Don't make the mistake of over or under valuing your business. Use this quick checklist and you'll be well on your way to securing investment

1. Get advice

Pick two or three accountancy or corporate finance firms. Ask them to place a price on your business.

2. Avoid formal valuations

Don’t bother with formal valuations. They’re expensive and buyers will make their own assessment. The exception may be family businesses where you are selling to other shareholders.

3. Assess the market

Assess the ‘sexiness’ or ‘fragility’ of your sector. Advisers will fire questions and take a view. Be realistic. Consider your competition, notable changes in the market, the management team, your own importance to the business, and anything that may boost, or indeed, threaten your price, such as outstanding litigation.

4. Make comparisons

Look at comparable public companies’ share prices in your sector. This is always a good starting point, but be aware of equating your performance with that of a more successful player in your sector.

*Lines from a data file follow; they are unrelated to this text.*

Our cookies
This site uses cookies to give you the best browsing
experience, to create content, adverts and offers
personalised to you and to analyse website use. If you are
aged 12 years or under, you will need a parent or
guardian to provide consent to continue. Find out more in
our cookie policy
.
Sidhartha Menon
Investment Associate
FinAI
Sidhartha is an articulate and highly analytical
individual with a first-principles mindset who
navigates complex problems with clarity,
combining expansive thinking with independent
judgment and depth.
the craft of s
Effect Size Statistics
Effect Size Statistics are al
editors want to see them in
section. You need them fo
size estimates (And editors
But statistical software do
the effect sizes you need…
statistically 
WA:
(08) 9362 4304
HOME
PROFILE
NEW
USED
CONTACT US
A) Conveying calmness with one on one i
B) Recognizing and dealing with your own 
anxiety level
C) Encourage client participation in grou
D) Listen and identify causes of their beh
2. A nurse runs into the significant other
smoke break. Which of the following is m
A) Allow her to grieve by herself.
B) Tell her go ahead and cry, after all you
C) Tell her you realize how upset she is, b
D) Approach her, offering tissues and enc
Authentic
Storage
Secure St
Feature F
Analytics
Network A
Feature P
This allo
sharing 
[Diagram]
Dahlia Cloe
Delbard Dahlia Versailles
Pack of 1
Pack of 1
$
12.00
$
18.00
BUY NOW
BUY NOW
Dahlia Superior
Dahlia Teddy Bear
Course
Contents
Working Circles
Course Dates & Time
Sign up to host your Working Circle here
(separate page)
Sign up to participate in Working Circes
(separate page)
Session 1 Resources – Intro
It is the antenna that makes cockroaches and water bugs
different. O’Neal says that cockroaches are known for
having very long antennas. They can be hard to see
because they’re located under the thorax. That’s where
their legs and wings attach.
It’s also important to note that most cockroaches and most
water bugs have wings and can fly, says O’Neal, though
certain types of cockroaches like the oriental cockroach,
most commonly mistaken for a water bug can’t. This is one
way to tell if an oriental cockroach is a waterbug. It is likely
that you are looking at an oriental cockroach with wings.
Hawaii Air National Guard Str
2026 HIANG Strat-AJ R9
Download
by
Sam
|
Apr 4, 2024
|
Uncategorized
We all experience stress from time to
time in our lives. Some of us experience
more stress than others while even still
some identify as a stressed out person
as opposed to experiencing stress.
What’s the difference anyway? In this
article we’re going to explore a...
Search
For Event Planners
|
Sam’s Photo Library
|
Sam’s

5. Apply various valuation methods

Try various valuation methods and find a middle ground. Methods include an ‘earnings multiple’ (profits after tax); an ‘EBIT (earnings before interest and tax) multiple’, applied where you have debt in a business; ‘asset-based valuations’ if the business has strong intangible assets, such as patents or key employees; and ‘discounted cashflow’ based on estimated future revenues, such as companies that have yet to commercialise a product.

6. Spread your fees

If you’re selling, offer advisers a financial incentive based on completion, such as a percentage of the transaction. This will ensure they strive to create competitive tension when marketing the business. Pick advisers with industry knowledge, track record and contacts at home and abroad to maximise the chances of driving up the bidding.

7. Offer incentives

Incentivise your key management members. This helps to maintain the value throughout the process so that the team keeps its eyes on the day-to-day.

8. Take property and cash with you

Pull property and cash in the business out of the equation – unless it is part of your valuation method. Make sure though that the promised growth is not dependent on those assets remaining in the business.

9. Don’t inflate figures

Don’t change accounting policy to inflate profits. It gives the buyer a great reason to renegotiate and is unethical.

10. Be realistic

It’s a universal truth that all entrepreneurs think their business is worth more. But if you hang onto that view you may just scupper a fair and worthy deal.